C3 Productions, an Austin-based event production company owned by the global entertainment and ticketing company Live Nation Entertainment, organizes events like Lollapalooza and Austin City Limits. While dates have not been identified, Downs said C3 is looking at summer 2023.

“I think they feel it’s feasible they can put something together,” Downs said. “It won’t be as large-scale as their other productions. It would be scaled to Portland.”

While most of the details still need to be worked out, Downs said the proposal will likely appear before the City Council in November. The two-day festival would have two stages and a mix of national touring acts, which would ultimately dictate its size, but the goal is about 10,000 people per day, Downs said.

The city plans to meet with neighbors about the proposal, Downs said, adding that there are always concerns with large events, like how they would impact traffic and parking. Organizers plan to make “investments and capital improvements to the park” if the festival is approved, Downs said.

City Councilor Andrew Zarro, who represents District 4 and includes Payson Park, was excited to see Portland considered for an event like this. He shared the concern for traffic, adding that the city will need to find a way for people to get to the festival without using their cars.

“We would never consider something like this if there wasn’t the infrastructure in place of getting people in and out,” Zarro said.

Zarro was confident in the organizers ability to put a good plan in place, and that the city wouldn’t set up something that the community didn’t want.

“I’m completely fine with it, I think this is fun,” Zarro said. “I’ve been on the Council for two years, and we’re always reacting. We rarely come together and do something that makes people feel good and makes investments in the community and leaves the place better than we found it.”

Some nearby residents take a dim view of the plan. Cathy Ramsdell, a member of the community organization Friends of Payson Park who lives near it, said she and other neighbors learned of the proposal last week. Initially they assumed it would be a Portland-based event, drawing local bands, but they learned the goal was to draw national acts, “which is very different.”

“I’m not sure it’s a good fit for Payson Park,” she said, adding she was only speaking for herself, and not the organization. “I’m of the opinion that public parks are for the public to access freely, not for private enterprise.”

Ramsdell worried that the festival would prevent people from using the park, owing to the festival’s substantial set-up and tear-down time.
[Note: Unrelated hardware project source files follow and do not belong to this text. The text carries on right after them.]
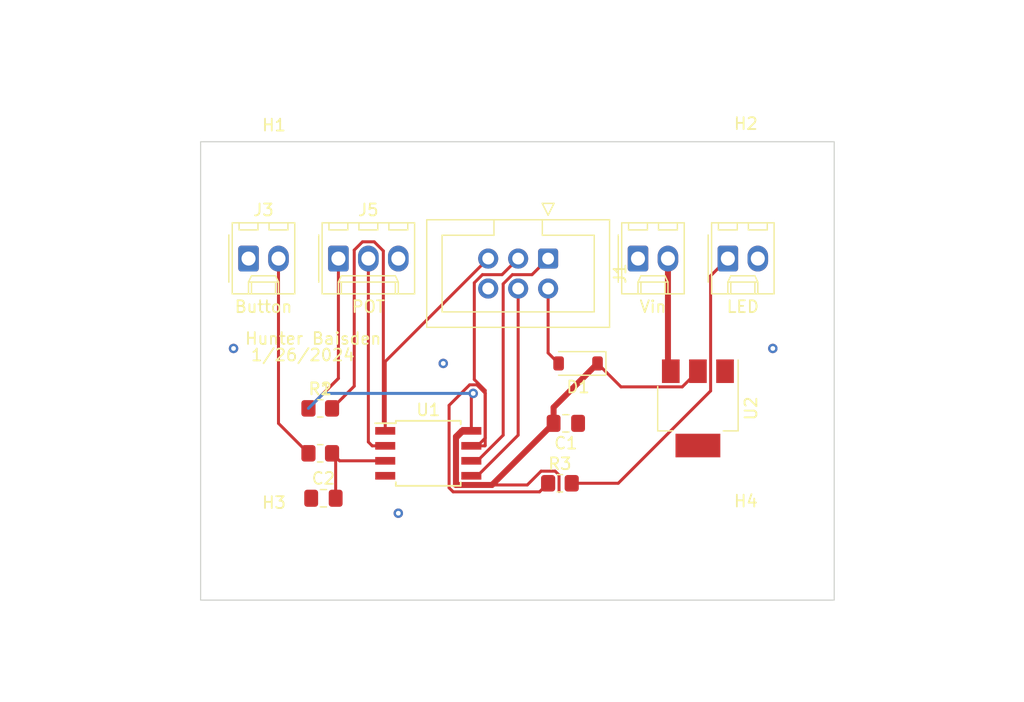
<source format=kicad_pcb>
(kicad_pcb (version 20221018) (generator pcbnew)

  (general
    (thickness 1.6)
  )

  (paper "A4")
  (layers
    (0 "F.Cu" signal)
    (31 "B.Cu" signal)
    (32 "B.Adhes" user "B.Adhesive")
    (33 "F.Adhes" user "F.Adhesive")
    (34 "B.Paste" user)
    (35 "F.Paste" user)
    (36 "B.SilkS" user "B.Silkscreen")
    (37 "F.SilkS" user "F.Silkscreen")
    (38 "B.Mask" user)
    (39 "F.Mask" user)
    (40 "Dwgs.User" user "User.Drawings")
    (41 "Cmts.User" user "User.Comments")
    (42 "Eco1.User" user "User.Eco1")
    (43 "Eco2.User" user "User.Eco2")
    (44 "Edge.Cuts" user)
    (45 "Margin" user)
    (46 "B.CrtYd" user "B.Courtyard")
    (47 "F.CrtYd" user "F.Courtyard")
    (48 "B.Fab" user)
    (49 "F.Fab" user)
    (50 "User.1" user)
    (51 "User.2" user)
    (52 "User.3" user)
    (53 "User.4" user)
    (54 "User.5" user)
    (55 "User.6" user)
    (56 "User.7" user)
    (57 "User.8" user)
    (58 "User.9" user)
  )

  (setup
    (pad_to_mask_clearance 0)
    (pcbplotparams
      (layerselection 0x00010fc_ffffffff)
      (plot_on_all_layers_selection 0x0000000_00000000)
      (disableapertmacros false)
      (usegerberextensions false)
      (usegerberattributes true)
      (usegerberadvancedattributes true)
      (creategerberjobfile true)
      (dashed_line_dash_ratio 12.000000)
      (dashed_line_gap_ratio 3.000000)
      (svgprecision 4)
      (plotframeref false)
      (viasonmask false)
      (mode 1)
      (useauxorigin false)
      (hpglpennumber 1)
      (hpglpenspeed 20)
      (hpglpendiameter 15.000000)
      (dxfpolygonmode true)
      (dxfimperialunits true)
      (dxfusepcbnewfont true)
      (psnegative false)
      (psa4output false)
      (plotreference true)
      (plotvalue true)
      (plotinvisibletext false)
      (sketchpadsonfab false)
      (subtractmaskfromsilk false)
      (outputformat 1)
      (mirror false)
      (drillshape 1)
      (scaleselection 1)
      (outputdirectory "")
    )
  )

  (net 0 "")
  (net 1 "GND")
  (net 2 "+5V")
  (net 3 "/Button")
  (net 4 "Net-(D1-A)")
  (net 5 "/MISO")
  (net 6 "/SCK")
  (net 7 "/MOSI")
  (net 8 "/RST")
  (net 9 "Net-(J2-Pin_2)")
  (net 10 "Net-(J3-Pin_2)")
  (net 11 "Net-(J4-Pin_1)")
  (net 12 "Net-(J5-Pin_2)")

  (footprint "Capacitor_SMD:C_0805_2012Metric_Pad1.18x1.45mm_HandSolder" (layer "F.Cu") (at 118.11 109.22))

  (footprint "Connector_IDC:IDC-Header_2x03_P2.54mm_Vertical" (layer "F.Cu") (at 137.16 88.9 -90))

  (footprint "Package_SO:SOIC-8W_5.3x5.3mm_P1.27mm" (layer "F.Cu") (at 127 105.41))

  (footprint "Resistor_SMD:R_0805_2012Metric_Pad1.20x1.40mm_HandSolder" (layer "F.Cu") (at 117.84 101.6))

  (footprint "Resistor_SMD:R_0805_2012Metric_Pad1.20x1.40mm_HandSolder" (layer "F.Cu") (at 138.16 107.95))

  (footprint "Connector_Molex:Molex_KK-254_AE-6410-03A_1x03_P2.54mm_Vertical" (layer "F.Cu") (at 119.38 88.9))

  (footprint "Diode_SMD:D_SOD-123" (layer "F.Cu") (at 139.7 97.79 180))

  (footprint "Package_TO_SOT_SMD:SOT-223" (layer "F.Cu") (at 149.86 101.6 -90))

  (footprint "MountingHole:MountingHole_3.2mm_M3" (layer "F.Cu") (at 153.924 113.665))

  (footprint "MountingHole:MountingHole_3.2mm_M3" (layer "F.Cu") (at 113.919 81.788))

  (footprint "Connector_Molex:Molex_KK-254_AE-6410-02A_1x02_P2.54mm_Vertical" (layer "F.Cu") (at 111.76 88.9))

  (footprint "MountingHole:MountingHole_3.2mm_M3" (layer "F.Cu") (at 153.924 81.661))

  (footprint "Connector_Molex:Molex_KK-254_AE-6410-02A_1x02_P2.54mm_Vertical" (layer "F.Cu") (at 144.78 88.9))

  (footprint "Connector_Molex:Molex_KK-254_AE-6410-02A_1x02_P2.54mm_Vertical" (layer "F.Cu") (at 152.4 88.9))

  (footprint "Resistor_SMD:R_0805_2012Metric_Pad1.20x1.40mm_HandSolder" (layer "F.Cu") (at 117.84 105.41))

  (footprint "MountingHole:MountingHole_3.2mm_M3" (layer "F.Cu") (at 113.919 113.792))

  (footprint "Capacitor_SMD:C_0805_2012Metric_Pad1.18x1.45mm_HandSolder" (layer "F.Cu") (at 138.6625 102.87 180))

  (gr_rect (start 107.696 78.994) (end 161.417 117.856)
    (stroke (width 0.1) (type default)) (fill none) (layer "Edge.Cuts") (tstamp ce54ca43-0653-43b6-8693-c26dbd6909d3))
  (gr_text "Hunter Baisden" (at 111.379 96.266) (layer "F.SilkS") (tstamp 25a463db-89d8-49ff-ab02-f6dd450b9073)
    (effects (font (size 1 1) (thickness 0.15)) (justify left bottom))
  )
  (gr_text "1/26/2024" (at 111.887 97.663) (layer "F.SilkS") (tstamp 60acdc39-3612-425c-863d-c51f7020c018)
    (effects (font (size 1 1) (thickness 0.15)) (justify left bottom))
  )
  (dimension (type aligned) (layer "Dwgs.User") (tstamp 43eb2166-f50c-41e8-9016-f07bd4ed711a)
    (pts (xy 153.924 81.661) (xy 113.919 81.788))
    (height 12.74919)
    (gr_text "1.5750 in" (at 133.877376 67.82538 0.1818907525) (layer "Dwgs.User") (tstamp 43eb2166-f50c-41e8-9016-f07bd4ed711a)
      (effects (font (size 1 1) (thickness 0.15)))
    )
    (format (prefix "") (suffix "") (units 3) (units_format 1) (precision 4))
    (style (thickness 0.15) (arrow_length 1.27) (text_position_mode 0) (extension_height 0.58642) (extension_offset 0.5) keep_text_aligned)
  )
  (dimension (type aligned) (layer "Dwgs.User") (tstamp 4fdab031-0a42-4860-87ec-90ad9d4cb49d)
    (pts (xy 153.924 81.661) (xy 153.924 113.665))
    (height -19.812)
    (gr_text "1.2600 in" (at 172.586 97.663 90) (layer "Dwgs.User") (tstamp 4fdab031-0a42-4860-87ec-90ad9d4cb49d)
      (effects (font (size 1 1) (thickness 0.15)))
    )
    (format (prefix "") (suffix "") (units 3) (units_format 1) (precision 4))
    (style (thickness 0.15) (arrow_length 1.27) (text_position_mode 0) (extension_height 0.58642) (extension_offset 0.5) keep_text_aligned)
  )
  (dimension (type aligned) (layer "Dwgs.User") (tstamp 51beaa40-8729-488a-ac51-a29d446ba3f8)
    (pts (xy 153.924 113.665) (xy 113.919 113.792))
    (height -12.06604)
    (gr_text "1.5750 in" (at 133.956154 124.644485 0.1818907525) (layer "Dwgs.User") (tstamp 51beaa40-8729-488a-ac51-a29d446ba3f8)
      (effects (font (size 1 1) (thickness 0.15)))
    )
    (format (prefix "") (suffix "") (units 3) (units_format 1) (precision 4))
    (style (thickness 0.15) (arrow_length 1.27) (text_position_mode 0) (extension_height 0.58642) (extension_offset 0.5) keep_text_aligned)
  )
  (dimension (type aligned) (layer "Dwgs.User") (tstamp 69faefb6-daf6-4064-b733-8e372dc927f4)
    (pts (xy 113.919 113.792) (xy 113.919 81.788))
    (height -17.145)
    (gr_text "1.2600 in" (at 95.624 97.79 90) (layer "Dwgs.User") (tstamp 69faefb6-daf6-4064-b733-8e372dc927f4)
      (effects (font (size 1 1) (thickness 0.15)))
    )
    (format (prefix "") (suffix "") (units 3) (units_format 1) (precision 4))
    (style (thickness 0.15) (arrow_length 1.27) (text_position_mode 0) (extension_height 0.58642) (extension_offset 0.5) keep_text_aligned)
  )

  (via (at 156.21 96.52) (size 0.8) (drill 0.4) (layers "F.Cu" "B.Cu") (net 0) (tstamp 3585ef95-f193-49eb-97b3-3d9e70109107))
  (via (at 128.27 97.79) (size 0.8) (drill 0.4) (layers "F.Cu" "B.Cu") (net 0) (tstamp 5872fb98-b051-46da-bf44-c1ee329c1377))
  (via (at 124.46 110.49) (size 0.8) (drill 0.4) (layers "F.Cu" "B.Cu") (net 0) (tstamp 9a8f03c8-d656-4d87-b005-957b4d21d347))
  (via (at 110.49 96.52) (size 0.8) (drill 0.4) (layers "F.Cu" "B.Cu") (net 0) (tstamp bd1b0689-c70c-4627-b70b-e385e5ae6e13))
  (segment (start 148.533 99.777) (end 149.86 98.45) (width 0.254) (layer "F.Cu") (net 2) (tstamp 081804f0-0d1d-4af2-a309-9a7767a981e0))
  (segment (start 137.625 101.515) (end 141.35 97.79) (width 0.508) (layer "F.Cu") (net 2) (tstamp 0cf90916-6099-41ed-bdf1-899df3cfe679))
  (segment (start 137.625 102.87) (end 137.625 101.515) (width 0.508) (layer "F.Cu") (net 2) (tstamp 20503afc-bfc9-4964-b870-11ad83a8eaa0))
  (segment (start 130.65 100.49) (end 130.81 100.33) (width 0.254) (layer "F.Cu") (net 2) (tstamp 214ae8cb-3731-43b8-9922-8f41e5f1d2f6))
  (segment (start 129.54 108.094) (end 129.473 108.027) (width 0.254) (layer "F.Cu") (net 2) (tstamp 249c797b-74ea-426c-a757-ca47ce606a9c))
  (segment (start 138.087 108.645928) (end 138.087 107.254072) (width 0.254) (layer "F.Cu") (net 2) (tstamp 2cb4abc2-a92d-4ecd-89d9-45fac0737d88))
  (segment (start 119.38 88.9) (end 119.38 99.06) (width 0.254) (layer "F.Cu") (net 2) (tstamp 2db1342e-d0b9-40e3-b740-f10c905b32c6))
  (segment (start 129.837 103.505) (end 130.65 103.505) (width 0.508) (layer "F.Cu") (net 2) (tstamp 695b8d06-1153-47a4-acf4-a05c0bf1389b))
  (segment (start 137.625 102.87) (end 132.401 108.094) (width 0.508) (layer "F.Cu") (net 2) (tstamp 84f9aca1-767c-4d3d-8ec8-2d6385e0dbec))
  (segment (start 129.346 103.996) (end 129.837 103.505) (width 0.508) (layer "F.Cu") (net 2) (tstamp 89cce93a-811c-4d82-8145-a6299a5ceff5))
  (segment (start 141.35 97.79) (end 143.337 99.777) (width 0.254) (layer "F.Cu") (net 2) (tstamp 8c8a0b99-6a2c-40de-9864-88d75fca490f))
  (segment (start 137.755928 106.923) (end 136.564072 106.923) (width 0.254) (layer "F.Cu") (net 2) (tstamp 8fe4db3c-c06e-4935-8912-58afb7ffe10c))
  (segment (start 143.337 99.777) (end 148.533 99.777) (width 0.254) (layer "F.Cu") (net 2) (tstamp 9a700676-e85b-483a-b1ec-b42dfa2f1558))
  (segment (start 130.125 103.505) (end 130.65 103.505) (width 0.254) (layer "F.Cu") (net 2) (tstamp 9ee1935d-6250-4ae2-ae30-bd9c9162f8d2))
  (segment (start 130.65 103.505) (end 130.65 100.49) (width 0.254) (layer "F.Cu") (net 2) (tstamp a88dc73e-bf42-4f51-a7e8-9c6fd0ac486d))
  (segment (start 135.393072 108.094) (end 129.54 108.094) (width 0.254) (layer "F.Cu") (net 2) (tstamp b40304c2-9f09-45b3-a272-aa5a5fbe1f2c))
  (segment (start 119.38 99.06) (end 116.84 101.6) (width 0.254) (layer "F.Cu") (net 2) (tstamp b911cf54-2eb2-4dd9-b2b7-20a71001d883))
  (segment (start 119.38 99.06) (end 117.913 100.527) (width 0.254) (layer "F.Cu") (net 2) (tstamp c4ec13a5-b5a2-488d-b7f5-71dc2dc23b36))
  (segment (start 132.401 108.094) (end 129.346 108.094) (width 0.508) (layer "F.Cu") (net 2) (tstamp da232c9e-28c2-44c1-b291-3c4569f166b8))
  (segment (start 129.346 108.094) (end 129.346 103.996) (width 0.508) (layer "F.Cu") (net 2) (tstamp e4cd30e0-a8ab-49fc-84b1-8a898bddcf1b))
  (segment (start 136.564072 106.923) (end 135.393072 108.094) (width 0.254) (layer "F.Cu") (net 2) (tstamp eb8d5ed8-3adb-4e47-acb5-6beacf872695))
  (segment (start 129.473 104.157) (end 130.125 103.505) (width 0.254) (layer "F.Cu") (net 2) (tstamp ec8cdfbf-3133-4608-bb26-099d41f88fd9))
  (segment (start 129.473 108.027) (end 129.473 104.157) (width 0.254) (layer "F.Cu") (net 2) (tstamp ecaa1dba-c588-489d-b049-e2a8da6ea31a))
  (segment (start 138.087 107.254072) (end 137.755928 106.923) (width 0.254) (layer "F.Cu") (net 2) (tstamp f4b248ba-8ab5-413f-b627-df1dbbf5760a))
  (via (at 130.81 100.33) (size 0.8) (drill 0.4) (layers "F.Cu" "B.Cu") (net 2) (tstamp f3611241-975d-4246-85b2-287207cb8ca2))
  (segment (start 118.11 100.33) (end 116.84 101.6) (width 0.254) (layer "B.Cu") (net 2) (tstamp 1b4a28d6-4f77-4884-98bd-b7dda7494341))
  (segment (start 130.81 100.33) (end 118.11 100.33) (width 0.254) (layer "B.Cu") (net 2) (tstamp d05ba8b0-40d2-4ffa-852c-ec0dbfbf5a7d))
  (segment (start 119.1475 105.7175) (end 118.84 105.41) (width 0.254) (layer "F.Cu") (net 3) (tstamp 00045440-6448-4aec-8d52-ca3d81c5932d))
  (segment (start 119.1475 109.22) (end 119.1475 105.7175) (width 0.254) (layer "F.Cu") (net 3) (tstamp 263ac88e-532b-497d-8f92-37da40f03a2a))
  (segment (start 119.475 106.045) (end 118.84 105.41) (width 0.254) (layer "F.Cu") (net 3) (tstamp 63d344c8-c5cd-4ff4-bba5-21222477c148))
  (segment (start 123.35 106.045) (end 119.475 106.045) (width 0.254) (layer "F.Cu") (net 3) (tstamp e042b08e-cef3-46c2-b00d-45f86f5cce3b))
  (segment (start 137.16 91.44) (end 137.16 96.9) (width 0.254) (layer "F.Cu") (net 4) (tstamp 11c35f7b-2d73-460b-8885-6aca1c294cb6))
  (segment (start 137.16 96.9) (end 138.05 97.79) (width 0.254) (layer "F.Cu") (net 4) (tstamp 3530e6eb-1345-4a0c-a2bd-d55254f722e1))
  (segment (start 133.35 91.04547) (end 133.35 103.87) (width 0.254) (layer "F.Cu") (net 5) (tstamp 0ffa4203-1aca-4af0-8b6e-bc87ae3d885d))
  (segment (start 133.35 103.87) (end 131.175 106.045) (width 0.254) (layer "F.Cu") (net 5) (tstamp 3a540e85-e9d3-414b-ad41-71f964e83d01))
  (segment (start 131.175 106.045) (end 130.65 106.045) (width 0.254) (layer "F.Cu") (net 5) (tstamp 5613e7f7-f5b9-4d4c-8405-a120267ca49b))
  (segment (start 134.13247 90.263) (end 133.35 91.04547) (width 0.254) (layer "F.Cu") (net 5) (tstamp 5f4780fc-5627-47cf-b330-7bbfe52f52a4))
  (segment (start 137.16 88.9) (end 135.797 90.263) (width 0.254) (layer "F.Cu") (net 5) (tstamp 96af0781-6983-44cb-b6cf-ac30a94e9a56))
  (segment (start 135.797 90.263) (end 134.13247 90.263) (width 0.254) (layer "F.Cu") (net 5) (tstamp e9befd84-48b8-4170-a4e0-e908bb606a21))
  (segment (start 131.827 100.077) (end 131.827 104.123) (width 0.254) (layer "F.Cu") (net 6) (tstamp 034ef894-3390-4ce0-91b1-c8a411221a4f))
  (segment (start 137.16 107.95) (end 136.435 108.675) (width 0.254) (layer "F.Cu") (net 6) (tstamp 0b91a3d1-11ee-443c-88c6-554120e5c18d))
  (segment (start 131.827 100.318866) (end 131.827 104.750948) (width 0.254) (layer "F.Cu") (net 6) (tstamp 0bc220f2-6840-4d16-9365-883b22f4fa68))
  (segment (start 131.111134 99.603) (end 131.827 100.318866) (width 0.254) (layer "F.Cu") (net 6) (tstamp 0cd0b9f8-a538-456f-9b32-a60022140c14))
  (segment (start 130.508866 99.603) (end 131.111134 99.603) (width 0.254) (layer "F.Cu") (net 6) (tstamp 10c5c01f-78d5-4bee-a4da-81300e5d01b4))
  (segment (start 130.903 90.95247) (end 130.903 99.153) (width 0.254) (layer "F.Cu") (net 6) (tstamp 25eaa8a1-00f9-4dc9-b37c-4734c2e1bcdd))
  (segment (start 131.802948 104.775) (end 130.65 104.775) (width 0.254) (layer "F.Cu") (net 6) (tstamp 3ba3c118-8392-4ae8-944d-189e96a5c917))
  (segment (start 131.175 104.775) (end 130.65 104.775) (width 0.254) (layer "F.Cu") (net 6) (tstamp 4f3443e3-c678-4051-9cd1-3df2be456586))
  (segment (start 134.62 88.9) (end 133.257 90.263) (width 0.254) (layer "F.Cu") (net 6) (tstamp 54640e1e-5346-4539-964c-200b8fdc67cf))
  (segment (start 133.257 90.263) (end 131.59247 90.263) (width 0.254) (layer "F.Cu") (net 6) (tstamp 5f6cc525-b923-4e7c-b13c-5525b1ca7588))
  (segment (start 136.435 108.675) (end 129.105342 108.675) (width 0.254) (layer "F.Cu") (net 6) (tstamp 7a18d265-3254-413c-a508-61d1a62c700e))
  (segment (start 129.105342 108.675) (end 128.765 108.334658) (width 0.254) (layer "F.Cu") (net 6) (tstamp 7c1eab16-75ef-4bce-9b48-5c04754dfd50))
  (segment (start 131.59247 90.263) (end 130.903 90.95247) (width 0.254) (layer "F.Cu") (net 6) (tstamp 80d7a38a-6dd6-45be-b854-79ad4ec39ce2))
  (segment (start 131.827 104.123) (end 131.175 104.775) (width 0.254) (layer "F.Cu") (net 6) (tstamp 841706ba-ffe2-44ee-8d3b-875200f373ca))
  (segment (start 128.765 108.334658) (end 128.765 101.346866) (width 0.254) (layer "F.Cu") (net 6) (tstamp 9e734c6a-0f9e-44bf-872c-0b11ec862c9d))
  (segment (start 130.903 99.153) (end 131.827 100.077) (width 0.254) (layer "F.Cu") (net 6) (tstamp ab1bb190-4ca6-4bae-89a5-96a4ceee83eb))
  (segment (start 128.765 101.346866) (end 130.508866 99.603) (width 0.254) (layer "F.Cu") (net 6) (tstamp c3bfddb8-ab3f-448d-9e57-f2c5c1a5b1e6))
  (segment (start 131.827 104.750948) (end 131.802948 104.775) (width 0.254) (layer "F.Cu") (net 6) (tstamp ffdbfc9f-a3bb-4739-afff-cfedfa170d5d))
  (segment (start 131.175 107.315) (end 130.65 107.315) (width 0.254) (layer "F.Cu") (net 7) (tstamp 4b086906-31a1-4045-bc26-2021f808e0f8))
  (segment (start 134.62 91.44) (end 134.62 103.87) (width 0.254) (layer "F.Cu") (net 7) (tstamp c33a2f91-291d-4a28-99f2-966d97ddec3d))
  (segment (start 134.62 103.87) (end 131.175 107.315) (width 0.254) (layer "F.Cu") (net 7) (tstamp d9ff5535-d795-40d9-909d-b6b4842de238))
  (segment (start 119.745 100.695) (end 120.723 99.717) (width 0.254) (layer "F.Cu") (net 8) (tstamp 04c44216-004d-42cd-be69-f13d839cdff4))
  (segment (start 123.19 88.252186) (end 123.19 102.71) (width 0.254) (layer "F.Cu") (net 8) (tstamp 1f36bc11-e55a-4af1-8e98-b5dc846c2982))
  (segment (start 123.35 97.63) (end 123.35 102.87) (width 0.254) (layer "F.Cu") (net 8) (tstamp 3140875e-a9fb-44d4-9f6e-08d1292bb492))
  (segment (start 118.84 101.6) (end 119.745 100.695) (width 0.254) (layer "F.Cu") (net 8) (tstamp 38a3bfb1-f451-4925-993c-7ecdd3d85cc5))
  (segment (start 123.35 102.87) (end 123.35 103.505) (width 0.254) (layer "F.Cu") (net 8) (tstamp 5eec52fe-11cc-4768-9267-0ffbe760acfe))
  (segment (start 121.424186 87.478) (end 122.415814 87.478) (width 0.254) (layer "F.Cu") (net 8) (tstamp 73af3b39-01a7-4128-9ad9-28f324c6bc7b))
  (segment (start 120.723 88.179186) (end 121.424186 87.478) (width 0.254) (layer "F.Cu") (net 8) (tstamp 7f2ab2d0-75b8-459c-8c97-c5dd70fc2fee))
  (segment (start 123.19 102.71) (end 123.35 102.87) (width 0.254) (layer "F.Cu") (net 8) (tstamp b7b631ed-4ea8-4ec1-b187-32b76fb066c5))
  (segment (start 132.08 88.9) (end 123.35 97.63) (width 0.254) (layer "F.Cu") (net 8) (tstamp bd8d867e-4925-4919-a388-cc6c2793f3e3))
  (segment (start 120.723 99.717) (end 120.723 88.179186) (width 0.254) (layer "F.Cu") (net 8) (tstamp c7a2df1d-ebe8-4a66-8843-f48078154de4))
  (segment (start 122.415814 87.478) (end 123.19 88.252186) (width 0.254) (layer "F.Cu") (net 8) (tstamp f8890803-05c5-47c1-86fb-f82795c7905e))
  (segment (start 147.32 88.9) (end 147.32 98.21) (width 0.508) (layer "F.Cu") (net 9) (tstamp 8b82d9c2-14cf-42da-9b97-b025d0364b9c))
  (segment (start 147.32 98.21) (end 147.56 98.45) (width 0.508) (layer "F.Cu") (net 9) (tstamp c5b4e4c2-f4cc-4311-af35-31e5aeed70fa))
  (segment (start 114.3 102.87) (end 116.84 105.41) (width 0.254) (layer "F.Cu") (net 10) (tstamp 235458f0-1225-40d9-abe2-8c05e87e0268))
  (segment (start 114.3 88.9) (end 114.3 102.87) (width 0.254) (layer "F.Cu") (net 10) (tstamp 37828019-9fbc-4808-b2c4-a554877bae80))
  (segment (start 143.106 107.95) (end 139.16 107.95) (width 0.254) (layer "F.Cu") (net 11) (tstamp 495e33ec-bff7-4e30-9986-51079ab6e05c))
  (segment (start 152.4 88.9) (end 150.937 90.363) (width 0.254) (layer "F.Cu") (net 11) (tstamp 8d03cce9-5680-4d9b-8091-648aaffa54f0))
  (segment (start 150.937 100.119) (end 143.106 107.95) (width 0.254) (layer "F.Cu") (net 11) (tstamp bf223bfc-52f2-4183-8959-0022ac6a9a14))
  (segment (start 150.937 90.363) (end 150.937 100.119) (width 0.254) (layer "F.Cu") (net 11) (tstamp d493281b-4858-4333-a2fd-38d898a7123d))
  (segment (start 121.92 88.9) (end 121.92 104.449) (width 0.254) (layer "F.Cu") (net 12) (tstamp 065b767a-d078-4b2d-9848-123ac444e924))
  (segment (start 121.92 104.449) (end 122.246 104.775) (width 0.254) (layer "F.Cu") (net 12) (tstamp 3a99083f-6759-44d5-ae7c-bbc63f1010e6))
  (segment (start 122.246 104.775) (end 123.35 104.775) (width 0.254) (layer "F.Cu") (net 12) (tstamp b655d8bb-acfd-40a5-9800-014a960f19b7))

  (zone (net 1) (net_name "GND") (layer "F.Cu") (tstamp b53fdc38-977d-4071-b5a3-ff21170b2593) (hatch edge 0.5)
    (connect_pads (clearance 0.5))
    (min_thickness 0.25) (filled_areas_thickness no)
    (fill (thermal_gap 0.5) (thermal_bridge_width 0.5))
    (polygon
      (pts
        (xy 109.22 83.82)
        (xy 157.48 83.82)
        (xy 157.48 111.76)
        (xy 109.22 111.76)
      )
    )
  )
  (zone (net 1) (net_name "GND") (layer "B.Cu") (tstamp 3ba2d0d8-2c57-474c-b495-d1b18f72c224) (hatch edge 0.5)
    (priority 1)
    (connect_pads (clearance 0.5))
    (min_thickness 0.25) (filled_areas_thickness no)
    (fill (thermal_gap 0.5) (thermal_bridge_width 0.5))
    (polygon
      (pts
        (xy 157.48 111.76)
        (xy 109.22 111.76)
        (xy 109.22 83.82)
        (xy 157.48 83.82)
      )
    )
  )
)

</source>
She lamented that the neighborhood had already been dealing with traffic concerns, citing construction work in the area that has shut down Baxter Boulevard since the spring. The city’s latest projections are that Baxter Boulevard from Vannah Street to the park will remain closed until July 2023. 

Ramsdell added that there are other places such a festival could take place.

“I thought this is what Rock Row was for,” Ramsdell said.

Ramsdell is also concerned that developers are underselling the event, and it could draw as many as 15,000 people per day.

“It’s going to be a challenge for us as citizens to see where this is going, especially with city staff being so excited,” she said. “I’m not sure this is an appropriate use.”